Presidente Jair Bolsonaro
Bolsonaro (foto) provocou discussão entre o filho Eduardo e o ex-deputado Arthur do Val (Foto: EVARISTO SA/AFP)

O deputado federal Eduardo Bolsonaro (PL-SP) e o ex-deputado paulista Arthur do Val, o “Mame Falei”, discordaram no Twitter sobre o governo do presidente Jair Bolsonaro (PL). Eduardo chamou o pai de “presidente do povo”, mas “Mame Falei” acusou o capitão aposentado de gastar dinheiro público indevidamente.

Segundo dos quatro filhos de Bolsonaro, Eduardo foi manchete do jornal Correio Braziliense Diários Associados, cerca de um dia Bolsonaro comeu pastéis e bebeu caldo de cana em um estande instalado em Brasília (DF). Na postagem, o parlamentar destacou ainda o jantar do presidente eleito Luiz Inácio Lula da Silva (PT) com Gilmar Mendes, ministro do Tribunal de Justiça Federal (STF), em Portugal.

“Mame Falei” – que renunciou ao cargo de parlamentar, mas mesmo assim foi cassada do cargo na Assembleia Legislativa de São Paulo (Alesp) em maio deste ano – reagiu ao post de Eduardo Bolsonaro.

“Seu pai gastou milhões só em refeições de avião, outros R$ 2,4 milhões em férias e manteve o cartão em segredo. Não há nada mais velho do que um político estúpido que come um pastel para pagar por ser humilde. Até se tornou um meme, e você fala sério.”

Os R$ 2,4 milhões citados pelo “Mame Falei” referem-se ao final de 2020, quando Bolsonaro passou pelas praias de Santa Catarina e São Paulo.
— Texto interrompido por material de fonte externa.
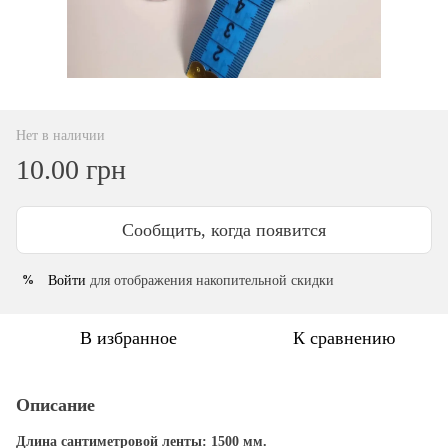
Нет в наличии
10.00 грн
Сообщить, когда появится
Войти
для отображения накопительной скидки
%
В избранное
К сравнению
Описание
Длина сантиметровой ленты: 1500 мм.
Alguns meses depois, o ministro-chefe da Controladoria-Geral da União (CGU), Wagner Rosário, atribuiu a fartura dos números ao fato de o presidente trabalhar fora de Brasília (DF) na época.

A menção às despesas com alimentação de aeronaves, por sua vez, está relacionada a levantamento do deputado federal Elias Vaz (PSB-GO) no portal da transparência. Segundo o parlamentar, Bolsonaro e seus assessores gastaram mais de R$ 3,5 milhões em alimentação servida no avião do presidente.

Cassação de declarações sexistas

Arthur do Val era membro do Podemos, mas foi expulso do partido depois de fazer discursos sexistas sobre as mulheres ucranianas. No final de fevereiro, ele viajou ao país europeu com o pretexto de ajudar a população local que sofre com as consequências da guerra declarada pela Rússia.

No entanto, a Alesp rescindiu o mandato de Arthur depois que uma série de mensagens sexistas e misóginas vazaram. Em um áudio enviado por WhatsApp a amigos, ele disse que os refugiados ucranianos são “simplesmente porque são pobres”.